[Short problem]
Please answer these from the Candera article below:
(a) What was Candera's headcount before the reduction?
(b) Under what name was the company originally founded?
(c) At what list price does the SCE 510 Cluster start?

Candera CEO Sundi Sundaresh confirmed today that the company reduced its headcount to 50, from 75, about a month ago. Candera, a three-year-old company originally named Confluence Networks, in late September shipped its first product -- the SCE 510 Cluster system -- an appliance with 16 Fibre Channel ports per cluster, designed to let users centralize SAN storage into a single SAN with a common management interface (see Candera Swears It's Beyond Compare).

Sundaresh says Candera is still planning to develop more products, but the cuts to the engineering team suggest it will concentrate more on marketing the SCE 510. Sundaresh would not say how many engineers remain.

"You always want to align your business plan with your capital," he tells Byte and Switch. "It became clear that focusing on fewer products would get us more bang for the buck. We're putting all our efforts on two things: market expansion and development of our networking storage controller and beyond."

The Milpitas, Calif.-based startup has only one paying customer -- which executives are still unable to name -- but Sundaresh says Candera is building a pipeline, and he expects to have revenue for this quarter.He also expects to secure a third round of funding by the end of the year. To date, Candera has received $47.5 million in funding from investors that include AsiaTech Management LLC , Comcast Interactive (Nasdaq: CMCSA, CMCSK), Dali Hook Partners, Hotung Capital Management, New Enterprise Associates (NEA), Redpoint Ventures, Seagate Technology Inc. (NYSE: STX), and Venture Strategy Partners (see Can Candera Compete? and Confluence Scoops Up $28M).

"We're very much on track [for funding]," Sundaresh says. "We've received a good response from investors, and I still expect to close funding by the end of the quarter."

Candera makes the SCE 510 Cluster available in dual-node, high-availability pairs, with list pricing starting at $120,000. Unfortunately for the startup, it competes with storage virtualization products from huge hardware vendors, including Cisco Systems Inc. (Nasdaq: CSCO), Hewlett-Packard Co. (NYSE: HPQ), and IBM Corp. (NYSE: IBM) (see IBM Plays With Self (Virtually) and Veritas Finally Delivers on Cisco).

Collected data
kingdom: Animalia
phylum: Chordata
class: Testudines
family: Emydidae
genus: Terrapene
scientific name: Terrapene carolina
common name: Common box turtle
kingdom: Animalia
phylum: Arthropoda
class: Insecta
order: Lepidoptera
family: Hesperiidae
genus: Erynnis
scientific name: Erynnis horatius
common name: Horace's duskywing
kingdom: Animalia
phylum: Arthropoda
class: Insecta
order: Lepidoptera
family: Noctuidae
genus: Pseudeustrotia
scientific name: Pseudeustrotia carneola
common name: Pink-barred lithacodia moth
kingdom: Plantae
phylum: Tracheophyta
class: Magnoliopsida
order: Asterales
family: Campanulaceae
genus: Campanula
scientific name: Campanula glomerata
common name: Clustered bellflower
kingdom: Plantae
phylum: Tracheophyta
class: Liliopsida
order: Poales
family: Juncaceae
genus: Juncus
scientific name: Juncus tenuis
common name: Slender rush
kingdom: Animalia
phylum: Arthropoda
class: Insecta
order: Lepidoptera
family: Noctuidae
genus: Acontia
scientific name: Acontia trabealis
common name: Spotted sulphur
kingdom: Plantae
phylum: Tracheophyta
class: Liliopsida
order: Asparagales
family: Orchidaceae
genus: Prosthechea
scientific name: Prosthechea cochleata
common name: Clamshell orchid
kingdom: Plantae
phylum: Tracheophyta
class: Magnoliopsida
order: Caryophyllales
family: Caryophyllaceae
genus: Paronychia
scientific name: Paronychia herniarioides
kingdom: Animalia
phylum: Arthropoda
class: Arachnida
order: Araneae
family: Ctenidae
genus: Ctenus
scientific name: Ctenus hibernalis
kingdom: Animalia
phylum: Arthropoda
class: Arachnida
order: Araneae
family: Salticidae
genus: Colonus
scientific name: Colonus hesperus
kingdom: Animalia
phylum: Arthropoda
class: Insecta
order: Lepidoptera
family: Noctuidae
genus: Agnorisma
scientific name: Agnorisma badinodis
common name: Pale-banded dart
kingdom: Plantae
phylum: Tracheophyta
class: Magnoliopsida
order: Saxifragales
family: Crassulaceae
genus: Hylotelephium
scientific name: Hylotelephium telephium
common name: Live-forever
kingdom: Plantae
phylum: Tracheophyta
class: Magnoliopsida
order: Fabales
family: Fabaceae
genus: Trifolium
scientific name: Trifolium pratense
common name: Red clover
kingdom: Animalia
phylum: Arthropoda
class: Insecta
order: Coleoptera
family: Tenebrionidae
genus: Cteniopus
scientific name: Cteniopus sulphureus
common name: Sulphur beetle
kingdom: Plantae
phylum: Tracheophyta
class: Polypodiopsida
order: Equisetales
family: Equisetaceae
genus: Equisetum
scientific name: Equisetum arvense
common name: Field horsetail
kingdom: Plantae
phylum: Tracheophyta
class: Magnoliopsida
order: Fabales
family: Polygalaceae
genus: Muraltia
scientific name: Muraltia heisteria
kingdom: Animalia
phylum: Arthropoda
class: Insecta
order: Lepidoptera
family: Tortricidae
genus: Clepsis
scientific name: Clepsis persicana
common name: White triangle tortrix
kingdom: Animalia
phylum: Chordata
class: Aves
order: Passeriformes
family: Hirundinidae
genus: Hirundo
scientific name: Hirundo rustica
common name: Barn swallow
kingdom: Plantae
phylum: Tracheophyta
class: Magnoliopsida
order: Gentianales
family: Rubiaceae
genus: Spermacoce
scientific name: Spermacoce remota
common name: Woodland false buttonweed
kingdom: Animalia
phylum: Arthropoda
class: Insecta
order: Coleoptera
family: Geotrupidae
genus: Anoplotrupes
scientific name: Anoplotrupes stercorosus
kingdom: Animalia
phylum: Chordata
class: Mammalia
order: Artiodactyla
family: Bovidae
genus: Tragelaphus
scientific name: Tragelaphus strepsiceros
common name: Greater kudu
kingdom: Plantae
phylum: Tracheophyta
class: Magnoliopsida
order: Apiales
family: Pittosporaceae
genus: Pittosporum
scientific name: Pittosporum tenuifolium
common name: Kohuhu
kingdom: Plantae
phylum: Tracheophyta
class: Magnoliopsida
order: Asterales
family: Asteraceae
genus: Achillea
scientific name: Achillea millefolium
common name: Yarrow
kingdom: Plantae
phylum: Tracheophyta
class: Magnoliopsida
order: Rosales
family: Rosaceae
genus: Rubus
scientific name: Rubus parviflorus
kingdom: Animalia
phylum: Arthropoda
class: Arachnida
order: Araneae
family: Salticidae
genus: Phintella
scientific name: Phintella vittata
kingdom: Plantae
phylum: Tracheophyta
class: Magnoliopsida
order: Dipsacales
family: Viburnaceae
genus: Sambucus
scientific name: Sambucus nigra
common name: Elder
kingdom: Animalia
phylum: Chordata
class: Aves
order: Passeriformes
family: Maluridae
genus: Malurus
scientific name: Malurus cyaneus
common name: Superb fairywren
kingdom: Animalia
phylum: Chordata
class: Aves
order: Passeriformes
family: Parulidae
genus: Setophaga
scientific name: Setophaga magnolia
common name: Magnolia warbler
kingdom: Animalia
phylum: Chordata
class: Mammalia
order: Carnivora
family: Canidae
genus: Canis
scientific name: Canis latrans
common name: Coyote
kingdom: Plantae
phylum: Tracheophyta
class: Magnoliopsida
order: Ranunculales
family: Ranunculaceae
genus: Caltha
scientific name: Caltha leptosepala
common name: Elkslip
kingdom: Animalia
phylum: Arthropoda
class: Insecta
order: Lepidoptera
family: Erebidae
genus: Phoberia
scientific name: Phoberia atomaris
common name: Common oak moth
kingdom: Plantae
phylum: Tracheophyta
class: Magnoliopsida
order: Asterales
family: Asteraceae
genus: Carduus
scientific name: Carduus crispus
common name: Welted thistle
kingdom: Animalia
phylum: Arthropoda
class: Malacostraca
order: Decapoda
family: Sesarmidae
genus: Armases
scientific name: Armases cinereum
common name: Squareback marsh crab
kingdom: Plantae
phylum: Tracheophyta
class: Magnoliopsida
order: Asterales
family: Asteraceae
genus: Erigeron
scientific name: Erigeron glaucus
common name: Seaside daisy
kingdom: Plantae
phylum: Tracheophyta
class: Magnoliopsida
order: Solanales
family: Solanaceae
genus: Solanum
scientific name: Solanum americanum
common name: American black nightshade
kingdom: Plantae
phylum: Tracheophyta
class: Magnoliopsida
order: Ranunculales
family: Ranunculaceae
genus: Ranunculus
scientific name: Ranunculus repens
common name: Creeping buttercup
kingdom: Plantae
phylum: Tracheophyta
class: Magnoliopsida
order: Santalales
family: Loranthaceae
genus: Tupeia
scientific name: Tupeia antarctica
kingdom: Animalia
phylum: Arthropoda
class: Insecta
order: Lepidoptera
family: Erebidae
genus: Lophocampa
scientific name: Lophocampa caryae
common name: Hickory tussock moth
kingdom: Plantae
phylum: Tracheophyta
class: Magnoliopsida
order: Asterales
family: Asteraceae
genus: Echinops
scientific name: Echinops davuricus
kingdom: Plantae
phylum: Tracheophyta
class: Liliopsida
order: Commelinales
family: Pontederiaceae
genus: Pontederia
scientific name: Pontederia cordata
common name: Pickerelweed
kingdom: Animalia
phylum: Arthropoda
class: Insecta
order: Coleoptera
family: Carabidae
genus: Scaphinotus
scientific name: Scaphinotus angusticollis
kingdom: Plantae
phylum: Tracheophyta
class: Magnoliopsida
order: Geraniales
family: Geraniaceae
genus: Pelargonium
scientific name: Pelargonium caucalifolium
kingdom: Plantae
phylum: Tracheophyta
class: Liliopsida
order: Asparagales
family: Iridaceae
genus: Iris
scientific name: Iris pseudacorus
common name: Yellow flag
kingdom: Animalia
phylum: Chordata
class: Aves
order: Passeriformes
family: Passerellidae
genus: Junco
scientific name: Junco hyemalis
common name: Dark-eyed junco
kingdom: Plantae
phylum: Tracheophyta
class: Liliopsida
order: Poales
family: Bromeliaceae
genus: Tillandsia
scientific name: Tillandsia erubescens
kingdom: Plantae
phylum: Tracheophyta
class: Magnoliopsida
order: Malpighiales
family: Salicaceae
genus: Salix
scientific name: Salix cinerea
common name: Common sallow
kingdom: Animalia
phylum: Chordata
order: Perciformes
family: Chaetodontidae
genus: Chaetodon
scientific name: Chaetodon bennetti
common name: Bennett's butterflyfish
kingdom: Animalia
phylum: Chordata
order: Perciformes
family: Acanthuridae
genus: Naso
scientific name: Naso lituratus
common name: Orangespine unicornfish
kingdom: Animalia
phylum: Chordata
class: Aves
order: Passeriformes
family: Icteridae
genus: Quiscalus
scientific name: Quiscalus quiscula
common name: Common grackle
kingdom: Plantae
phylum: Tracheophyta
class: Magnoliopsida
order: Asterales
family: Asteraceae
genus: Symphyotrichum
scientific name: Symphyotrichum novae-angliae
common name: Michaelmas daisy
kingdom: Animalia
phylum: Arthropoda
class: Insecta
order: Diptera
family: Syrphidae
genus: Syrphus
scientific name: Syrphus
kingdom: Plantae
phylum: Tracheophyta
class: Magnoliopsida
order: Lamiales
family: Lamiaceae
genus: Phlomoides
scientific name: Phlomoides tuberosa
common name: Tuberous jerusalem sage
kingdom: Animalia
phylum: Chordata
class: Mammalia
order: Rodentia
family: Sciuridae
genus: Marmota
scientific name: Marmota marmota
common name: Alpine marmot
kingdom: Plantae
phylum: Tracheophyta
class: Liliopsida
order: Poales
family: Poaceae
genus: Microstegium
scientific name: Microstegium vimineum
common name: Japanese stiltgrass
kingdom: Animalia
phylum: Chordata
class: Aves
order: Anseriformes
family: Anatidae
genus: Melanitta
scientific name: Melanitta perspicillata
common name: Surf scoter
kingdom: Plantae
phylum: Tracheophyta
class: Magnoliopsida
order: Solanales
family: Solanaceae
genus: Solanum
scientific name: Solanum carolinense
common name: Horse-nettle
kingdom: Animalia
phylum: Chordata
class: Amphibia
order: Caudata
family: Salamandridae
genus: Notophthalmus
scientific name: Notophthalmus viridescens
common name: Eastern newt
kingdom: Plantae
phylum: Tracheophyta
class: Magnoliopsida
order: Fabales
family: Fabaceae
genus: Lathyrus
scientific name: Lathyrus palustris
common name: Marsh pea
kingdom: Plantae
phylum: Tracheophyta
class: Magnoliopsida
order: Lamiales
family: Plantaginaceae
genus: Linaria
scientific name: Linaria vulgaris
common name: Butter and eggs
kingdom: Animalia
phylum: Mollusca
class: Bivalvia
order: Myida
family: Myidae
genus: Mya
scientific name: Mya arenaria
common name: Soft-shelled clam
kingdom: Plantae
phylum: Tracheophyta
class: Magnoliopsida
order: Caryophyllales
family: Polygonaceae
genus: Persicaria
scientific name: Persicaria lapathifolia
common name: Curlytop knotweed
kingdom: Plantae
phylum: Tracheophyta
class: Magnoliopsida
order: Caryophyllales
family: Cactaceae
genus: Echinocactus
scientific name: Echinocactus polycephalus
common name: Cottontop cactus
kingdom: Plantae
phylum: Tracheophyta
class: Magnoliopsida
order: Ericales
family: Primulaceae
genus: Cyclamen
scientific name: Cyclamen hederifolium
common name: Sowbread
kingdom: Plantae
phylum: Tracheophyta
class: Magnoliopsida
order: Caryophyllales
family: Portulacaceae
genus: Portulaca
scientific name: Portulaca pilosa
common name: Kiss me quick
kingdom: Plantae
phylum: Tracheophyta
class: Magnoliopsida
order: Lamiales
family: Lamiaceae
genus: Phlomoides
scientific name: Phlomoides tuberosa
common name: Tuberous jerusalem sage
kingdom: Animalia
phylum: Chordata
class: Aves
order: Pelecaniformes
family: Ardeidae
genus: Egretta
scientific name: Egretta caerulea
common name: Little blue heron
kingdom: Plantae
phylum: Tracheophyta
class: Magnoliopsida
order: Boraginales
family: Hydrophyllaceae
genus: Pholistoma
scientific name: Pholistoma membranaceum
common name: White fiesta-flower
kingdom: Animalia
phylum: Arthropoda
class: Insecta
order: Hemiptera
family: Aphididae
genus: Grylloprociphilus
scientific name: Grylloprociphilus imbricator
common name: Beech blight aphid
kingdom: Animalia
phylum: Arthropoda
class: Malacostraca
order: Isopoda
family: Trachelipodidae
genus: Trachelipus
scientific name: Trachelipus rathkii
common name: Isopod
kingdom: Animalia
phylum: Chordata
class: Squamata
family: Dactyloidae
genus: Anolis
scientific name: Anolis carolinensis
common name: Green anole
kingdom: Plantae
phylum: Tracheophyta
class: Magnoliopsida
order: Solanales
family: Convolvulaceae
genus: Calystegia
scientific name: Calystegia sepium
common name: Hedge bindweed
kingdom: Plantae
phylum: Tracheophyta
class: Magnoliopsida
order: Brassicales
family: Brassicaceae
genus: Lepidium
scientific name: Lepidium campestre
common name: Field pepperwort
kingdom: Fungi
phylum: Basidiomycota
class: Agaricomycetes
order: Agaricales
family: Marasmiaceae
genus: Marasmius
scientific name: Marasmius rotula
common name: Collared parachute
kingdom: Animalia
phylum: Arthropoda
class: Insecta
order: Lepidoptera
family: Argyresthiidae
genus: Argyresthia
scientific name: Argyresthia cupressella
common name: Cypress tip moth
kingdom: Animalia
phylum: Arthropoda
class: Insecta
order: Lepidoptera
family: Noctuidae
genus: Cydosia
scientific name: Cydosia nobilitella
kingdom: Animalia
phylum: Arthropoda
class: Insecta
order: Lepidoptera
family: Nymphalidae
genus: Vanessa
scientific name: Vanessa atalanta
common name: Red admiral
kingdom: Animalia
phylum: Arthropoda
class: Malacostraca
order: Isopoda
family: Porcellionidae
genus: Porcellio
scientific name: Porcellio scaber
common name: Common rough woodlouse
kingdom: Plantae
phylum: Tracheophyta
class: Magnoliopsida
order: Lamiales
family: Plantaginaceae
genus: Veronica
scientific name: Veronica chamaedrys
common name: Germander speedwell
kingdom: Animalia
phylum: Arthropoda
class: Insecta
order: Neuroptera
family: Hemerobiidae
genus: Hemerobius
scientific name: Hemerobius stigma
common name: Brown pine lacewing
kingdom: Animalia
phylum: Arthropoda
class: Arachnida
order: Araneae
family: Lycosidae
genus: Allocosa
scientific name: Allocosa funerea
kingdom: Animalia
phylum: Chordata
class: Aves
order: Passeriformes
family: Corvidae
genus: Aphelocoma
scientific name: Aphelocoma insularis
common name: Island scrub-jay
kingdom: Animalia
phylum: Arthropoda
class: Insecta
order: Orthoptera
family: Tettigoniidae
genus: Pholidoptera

[Response below]
(a) 75
(b) Confluence Networks
(c) $120,000